September 8, 2015

Make Security First a Priority, or Perish

A network with a closed padlock at each connection point.

When I think back to my childhood, I can clearly recall two of the earliest instances when I was exposed to the concept of cyber security. The first and most vivid memory I have is of reading “The Cuckoo’s Egg,” a true story by Clifford Stoll about hacking and computer espionage. The second is of watching “War Games,” a movie in which a young Mathew Broderick hacks into a military super computer. Beyond simply helping to shape the direction I would eventually take with my career, these works turned out — at least on some level — to be harbingers of the future.

That’s because fast forward to modern day and we’re living in what I would classify as World War III. Instead of fighting with the nuclear weapons that Broderick was on the brink of unleashing in his movie, however, today’s war is playing out in cyberspace. You don’t have to look very hard to find examples of the attacks happening all over the world. While China and the United States are often at the center of the most publicized ones, the truth is that there’s plenty of other malicious, state-sponsored hacking going on all around us.

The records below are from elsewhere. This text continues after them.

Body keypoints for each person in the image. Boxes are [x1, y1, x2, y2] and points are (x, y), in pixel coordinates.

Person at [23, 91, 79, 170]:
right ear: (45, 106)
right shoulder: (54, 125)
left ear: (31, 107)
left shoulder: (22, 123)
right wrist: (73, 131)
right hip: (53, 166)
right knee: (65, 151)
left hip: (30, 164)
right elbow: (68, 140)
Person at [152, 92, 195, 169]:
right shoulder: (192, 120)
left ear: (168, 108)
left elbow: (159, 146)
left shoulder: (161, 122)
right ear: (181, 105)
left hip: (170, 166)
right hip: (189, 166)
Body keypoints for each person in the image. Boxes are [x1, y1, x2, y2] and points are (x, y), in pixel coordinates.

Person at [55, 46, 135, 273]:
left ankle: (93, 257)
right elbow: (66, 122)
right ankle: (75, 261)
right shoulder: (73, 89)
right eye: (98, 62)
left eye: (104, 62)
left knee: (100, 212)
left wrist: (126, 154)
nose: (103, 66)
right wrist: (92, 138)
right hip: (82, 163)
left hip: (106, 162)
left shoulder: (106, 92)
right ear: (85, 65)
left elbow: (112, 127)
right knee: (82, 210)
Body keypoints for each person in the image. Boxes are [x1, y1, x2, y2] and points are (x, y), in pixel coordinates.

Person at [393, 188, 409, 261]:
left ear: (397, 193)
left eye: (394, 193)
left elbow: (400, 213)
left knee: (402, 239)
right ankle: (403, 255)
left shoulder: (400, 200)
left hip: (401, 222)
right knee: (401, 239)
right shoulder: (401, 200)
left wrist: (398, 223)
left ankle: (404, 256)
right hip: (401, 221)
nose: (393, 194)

All too often, Fortune 500 companies find themselves in the cross hairs of these international battles. This is something we’ve seen play out time and again in the media in recent years. And while they’re certainly a major target, it’s important to note that they’re not the only ones.

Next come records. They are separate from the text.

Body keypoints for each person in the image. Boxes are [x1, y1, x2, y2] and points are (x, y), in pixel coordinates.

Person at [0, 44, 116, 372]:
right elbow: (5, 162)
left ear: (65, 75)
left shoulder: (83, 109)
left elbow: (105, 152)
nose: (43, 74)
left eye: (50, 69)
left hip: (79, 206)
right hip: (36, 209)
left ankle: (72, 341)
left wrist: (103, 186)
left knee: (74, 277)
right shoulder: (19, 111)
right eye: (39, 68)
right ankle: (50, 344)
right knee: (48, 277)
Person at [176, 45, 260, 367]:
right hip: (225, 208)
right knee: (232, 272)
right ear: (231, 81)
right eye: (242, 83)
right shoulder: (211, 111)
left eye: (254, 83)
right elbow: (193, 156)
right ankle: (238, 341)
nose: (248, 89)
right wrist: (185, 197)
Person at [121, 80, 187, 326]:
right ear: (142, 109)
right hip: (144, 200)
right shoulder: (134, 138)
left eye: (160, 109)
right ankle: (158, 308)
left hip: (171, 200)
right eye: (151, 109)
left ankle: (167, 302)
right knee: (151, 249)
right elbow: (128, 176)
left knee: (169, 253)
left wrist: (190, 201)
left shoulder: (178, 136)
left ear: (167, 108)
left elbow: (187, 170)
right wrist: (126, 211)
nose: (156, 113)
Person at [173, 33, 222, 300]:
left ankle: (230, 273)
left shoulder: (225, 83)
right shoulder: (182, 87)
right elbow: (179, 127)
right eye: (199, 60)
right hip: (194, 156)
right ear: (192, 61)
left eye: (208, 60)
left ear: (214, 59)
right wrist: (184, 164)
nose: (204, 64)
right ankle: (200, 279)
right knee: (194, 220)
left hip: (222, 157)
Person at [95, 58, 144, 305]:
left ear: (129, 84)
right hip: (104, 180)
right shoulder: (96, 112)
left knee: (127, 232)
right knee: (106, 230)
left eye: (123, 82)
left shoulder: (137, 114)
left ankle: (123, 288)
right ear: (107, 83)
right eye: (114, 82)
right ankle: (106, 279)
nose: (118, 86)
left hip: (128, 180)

The fact is that you and your business are also very much at risk. All the more so when you consider that hacking has evolved from being a test of skill where the rewards were primarily bragging rights, to the full-time, high-paying job of untold numbers of people. Today your business’s biggest threat could very well be the guy two houses down, who you just think spends way too much time on his computer. Being a hacker is now a ‘career’ for some people the same way others are accountants and lawyers.

The point, of course, is that no matter what size business you are, you’ve got to take security very seriously. Simply making sure that security is on your radar, where it will no doubt compete against countless other priorities, isn’t enough. Instead, you’ve got to put security first so that it’s baked into both how you do business and how you build software.

Make your MVP Secure

I don’t think it’s possible to build a software company these days without having security be your starting point. That was certainly the case at BlueCat, the company I co-founded with my brother. Early on, our challenge was to get a DNS server in a data center that could sit in front of a firewall and still be secure enough for potential customers to feel comfortable.

Before writing our very first line of code at Bluecat, our thought processes revolved around how to do everything securely. There are lots of reasons why, but the most important one is this: layering security on after the fact just doesn’t work. Sure you can try to, but I guarantee that you’ll sink your own ship in the process. Instead, what I always advocate is that security needs to be part of your minimum viable product (MVP). That, of course, means that it’s got to be part of your thinking from day one.

Make Security a CTO Priority

Security needs to be a top priority for every software company’s CTO. They can’t simply delegate the issue to a security professional because when that happens the team doesn’t ever really learn. Instead, the CTO has to lead by learning as much as possible on security. That doesn’t mean becoming a world expert on security, but rather being well-versed on the subject, especially in those areas that directly impact the business.

A good CTO will read publications from the various security journals as well as papers on how different companies have done security and what’s changing, how they’re doing authentication and authorization, and what weaknesses they‘re seeing are, etc. Reading about attacks can be particularly helpful to understand your own potential vulnerabilities. For example, how was Slack or Ashley Madison hacked? How did the Sony attack go down? What are the big mistakes being made that you can learn from?

Computer Security Isn’t a Hobby

While it’s important to learn and stay current, it’s also important to recognize that computer security is a highly technical and specialist field. You need to make sure you have the skills and experience on the team to make it work. It’s not a good idea to take a hobbyist’s approach to building a secure infrastructure. Instead, you need to hire experts who live and breathe this stuff day in and day out.

As such computer security is also not the area to roll your own in-house technical solutions. Companies should not be inventing their own authentication or encryption algorithms unless they have sufficient expertise in house. All too often I see developers creating custom encryption technologies only to discover they lack technical depth to support them. Unless you’re an expert in those fields, use someone else’s code that understands how to thwart attacks and maintains integrity. Too many companies take a really naïve approach to security and yet are still surprised when they get nailed and have a breach.

Hire the Hacker Mindset

I was always taught that if you want to think about security you have to think like a hacker. That doesn’t mean break the law. What it does mean though is always thinking about how you could hack into the systems you build and use, bypassing their security in the process.

My preference is to hire individuals who think this way, who aren’t focused on how quickly they can hack something together, but rather on how well can they can build something that will stand up to an attack.

Always Start with Security

As an angel investor I talk to lots of early stage companies. Unfortunately, far too few of them are making security a priority. Instead they’re focused on getting something out the door, seeing what works and scaling it up. Before they know it they have a system with real user data and real security issues.

But you can’t just throw security in after the fact. To be effective, it needs to be right at the core of the design. In fact, you have to take security into consideration before you start writing any code. Teams should set up the infrastructure, make sure it’s secure, then start designing and writing the software application. That’s what adopting a security mindset is all about.